Are you going to mark it ?
I think it's worth it.

If you aren't equipped to etch, I'd take it to a Trophy engraving shop with a laser engraver.
 
Good job on your second knife. Dad will surely like it more considering it was made by you. Happy Holidays.
 
Looks to be a very short stubby strong knife, how thick is the stock handle?

My father favors similar knives as well.
 
Count, I do want to etch it, but I don't have the setup...yet. I'll have to look around for laser engravers. I know of several trophy shops, I'm just not sure if any of them use lasers.

Sasquatch, The tang is just shy of .25". The entire handle, scales and all, at it's widest, is .7".

Thanks for the kind words. Any critiques?
 
Any critiques?

You asked! :)

I'm not sure of the wisdom of stonewashing a 1084 blade. It has essentially zero corrosion-resistance, and anything that makes the surface rougher makes it easier to trap moisture/gunk and cause rust. Stonewashing is not nearly as bad as bead-blasting in that regard, but I personally prefer a much finer finish.

Perhaps a light etch/patina with vinger/lemon juice etc is in order? If not, keep it reasonably clean and dry, use it a lot on foodstuffs, and it will patina naturally.

I do like the profile and your grinds look good!
 
You asked! :)

I'm not sure of the wisdom of stonewashing a 1084 blade. It has essentially zero corrosion-resistance, and anything that makes the surface rougher makes it easier to trap moisture/gunk and cause rust. Stonewashing is not nearly as bad as bead-blasting in that regard, but I personally prefer a much finer finish.

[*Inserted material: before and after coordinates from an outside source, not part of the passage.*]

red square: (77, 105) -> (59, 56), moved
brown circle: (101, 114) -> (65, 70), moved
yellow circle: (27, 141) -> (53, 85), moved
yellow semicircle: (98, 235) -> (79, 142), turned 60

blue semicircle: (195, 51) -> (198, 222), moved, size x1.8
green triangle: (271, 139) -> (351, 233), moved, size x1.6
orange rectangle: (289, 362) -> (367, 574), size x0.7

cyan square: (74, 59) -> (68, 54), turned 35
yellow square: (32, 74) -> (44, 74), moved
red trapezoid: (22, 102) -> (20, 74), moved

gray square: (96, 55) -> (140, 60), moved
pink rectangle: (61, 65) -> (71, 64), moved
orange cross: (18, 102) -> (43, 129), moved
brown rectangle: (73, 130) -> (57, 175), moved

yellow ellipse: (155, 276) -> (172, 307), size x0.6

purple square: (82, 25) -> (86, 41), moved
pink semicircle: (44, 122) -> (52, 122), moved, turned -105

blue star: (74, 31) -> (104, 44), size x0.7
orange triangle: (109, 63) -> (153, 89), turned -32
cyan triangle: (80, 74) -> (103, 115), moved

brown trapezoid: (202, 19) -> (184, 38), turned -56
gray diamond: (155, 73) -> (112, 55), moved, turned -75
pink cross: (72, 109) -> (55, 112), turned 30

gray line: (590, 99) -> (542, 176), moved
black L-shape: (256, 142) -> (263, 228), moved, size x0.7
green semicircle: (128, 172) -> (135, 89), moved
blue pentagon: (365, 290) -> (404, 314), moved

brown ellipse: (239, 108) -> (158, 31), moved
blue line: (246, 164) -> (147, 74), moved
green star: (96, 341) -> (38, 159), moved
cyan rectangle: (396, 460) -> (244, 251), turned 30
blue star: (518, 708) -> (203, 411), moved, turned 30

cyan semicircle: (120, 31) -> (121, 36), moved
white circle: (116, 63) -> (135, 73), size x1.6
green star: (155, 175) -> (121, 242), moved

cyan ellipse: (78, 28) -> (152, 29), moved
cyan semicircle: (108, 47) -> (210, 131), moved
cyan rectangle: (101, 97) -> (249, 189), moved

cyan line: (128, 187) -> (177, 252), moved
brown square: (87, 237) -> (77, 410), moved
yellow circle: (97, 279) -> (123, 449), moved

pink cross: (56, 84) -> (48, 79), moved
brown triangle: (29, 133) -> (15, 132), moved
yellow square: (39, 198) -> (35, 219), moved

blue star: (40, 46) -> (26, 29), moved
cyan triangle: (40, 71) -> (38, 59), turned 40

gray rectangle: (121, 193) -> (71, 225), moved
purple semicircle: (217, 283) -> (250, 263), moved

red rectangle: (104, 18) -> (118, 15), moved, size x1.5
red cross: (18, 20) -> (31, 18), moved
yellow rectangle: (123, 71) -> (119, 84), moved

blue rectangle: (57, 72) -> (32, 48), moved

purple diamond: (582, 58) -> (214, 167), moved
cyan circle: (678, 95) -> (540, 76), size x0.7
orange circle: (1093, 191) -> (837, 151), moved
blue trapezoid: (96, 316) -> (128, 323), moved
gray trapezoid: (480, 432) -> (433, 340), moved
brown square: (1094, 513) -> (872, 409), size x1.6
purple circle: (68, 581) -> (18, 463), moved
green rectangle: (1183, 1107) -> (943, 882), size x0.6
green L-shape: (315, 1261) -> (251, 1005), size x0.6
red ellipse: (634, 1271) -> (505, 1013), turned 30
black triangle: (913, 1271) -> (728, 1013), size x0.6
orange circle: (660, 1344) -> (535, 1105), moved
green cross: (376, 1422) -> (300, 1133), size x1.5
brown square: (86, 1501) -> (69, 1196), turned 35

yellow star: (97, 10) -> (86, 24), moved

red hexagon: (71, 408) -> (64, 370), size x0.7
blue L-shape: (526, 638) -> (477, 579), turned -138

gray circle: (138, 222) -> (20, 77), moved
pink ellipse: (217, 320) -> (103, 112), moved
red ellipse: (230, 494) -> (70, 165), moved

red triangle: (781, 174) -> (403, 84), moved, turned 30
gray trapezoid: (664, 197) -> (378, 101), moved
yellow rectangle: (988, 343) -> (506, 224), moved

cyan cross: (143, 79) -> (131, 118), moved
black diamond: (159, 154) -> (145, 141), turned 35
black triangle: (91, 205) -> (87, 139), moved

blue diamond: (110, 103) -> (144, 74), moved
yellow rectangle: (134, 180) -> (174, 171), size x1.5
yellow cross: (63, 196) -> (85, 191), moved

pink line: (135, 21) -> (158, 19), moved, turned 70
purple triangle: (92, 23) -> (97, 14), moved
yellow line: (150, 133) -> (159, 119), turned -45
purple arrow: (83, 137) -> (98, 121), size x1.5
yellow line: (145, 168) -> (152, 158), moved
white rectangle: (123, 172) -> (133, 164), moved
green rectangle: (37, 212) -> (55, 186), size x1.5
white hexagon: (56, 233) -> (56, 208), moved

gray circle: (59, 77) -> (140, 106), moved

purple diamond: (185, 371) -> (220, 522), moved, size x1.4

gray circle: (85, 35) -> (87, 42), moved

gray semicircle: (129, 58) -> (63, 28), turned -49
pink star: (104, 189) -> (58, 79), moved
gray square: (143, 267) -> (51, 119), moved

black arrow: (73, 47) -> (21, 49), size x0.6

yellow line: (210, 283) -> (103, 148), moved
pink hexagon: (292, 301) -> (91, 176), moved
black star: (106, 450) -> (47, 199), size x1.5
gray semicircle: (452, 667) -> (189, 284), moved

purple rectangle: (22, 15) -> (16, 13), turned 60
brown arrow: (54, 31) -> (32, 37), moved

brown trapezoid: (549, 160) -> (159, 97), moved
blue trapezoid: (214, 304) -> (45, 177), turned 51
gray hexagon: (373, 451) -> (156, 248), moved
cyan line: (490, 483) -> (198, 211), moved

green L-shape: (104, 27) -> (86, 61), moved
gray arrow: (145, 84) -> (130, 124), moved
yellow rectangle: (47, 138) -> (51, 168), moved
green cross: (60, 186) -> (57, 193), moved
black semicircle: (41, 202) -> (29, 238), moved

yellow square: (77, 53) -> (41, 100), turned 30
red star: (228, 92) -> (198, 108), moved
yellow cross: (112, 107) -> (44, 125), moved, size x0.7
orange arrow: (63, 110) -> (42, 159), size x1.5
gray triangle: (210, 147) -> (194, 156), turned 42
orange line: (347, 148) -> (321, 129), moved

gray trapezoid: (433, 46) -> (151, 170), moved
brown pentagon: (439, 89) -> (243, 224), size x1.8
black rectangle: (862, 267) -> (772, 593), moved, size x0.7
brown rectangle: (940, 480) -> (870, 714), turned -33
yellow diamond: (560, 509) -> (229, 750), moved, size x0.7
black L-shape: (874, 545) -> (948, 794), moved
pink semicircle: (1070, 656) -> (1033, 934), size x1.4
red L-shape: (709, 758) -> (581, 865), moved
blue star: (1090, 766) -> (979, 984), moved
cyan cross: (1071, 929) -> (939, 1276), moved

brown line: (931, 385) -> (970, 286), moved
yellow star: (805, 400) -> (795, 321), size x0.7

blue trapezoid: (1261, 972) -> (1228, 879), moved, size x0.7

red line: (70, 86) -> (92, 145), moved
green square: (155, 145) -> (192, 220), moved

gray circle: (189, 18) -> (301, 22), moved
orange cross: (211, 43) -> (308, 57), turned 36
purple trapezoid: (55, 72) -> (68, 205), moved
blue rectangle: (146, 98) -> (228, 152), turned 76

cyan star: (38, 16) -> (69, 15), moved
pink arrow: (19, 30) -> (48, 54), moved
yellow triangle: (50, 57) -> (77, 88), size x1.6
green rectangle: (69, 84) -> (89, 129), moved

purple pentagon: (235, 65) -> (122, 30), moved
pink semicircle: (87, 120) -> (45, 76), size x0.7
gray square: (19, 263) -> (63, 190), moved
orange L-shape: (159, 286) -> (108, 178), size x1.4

Perhaps a light etch/patina with vinger/lemon juice etc is in order? If not, keep it reasonably clean and dry, use it a lot on foodstuffs, and it will patina naturally.

I do like the profile and your grinds look good!

I did ask, and thank you James. The stone wash was a, "Hey, how would that look?" I didn't think it through on the corrosion part. I'm going to let him decide how/if he wants a patina, or if he just wants to keep it oiled...a lot. I have ferric chloride as well, but what effect would that have on the scales? What effect would vinegar, lemon juice, or mustard have on them?
 
At this point the finish is what it is. Don't try and change it. It will slowly form a patina in use.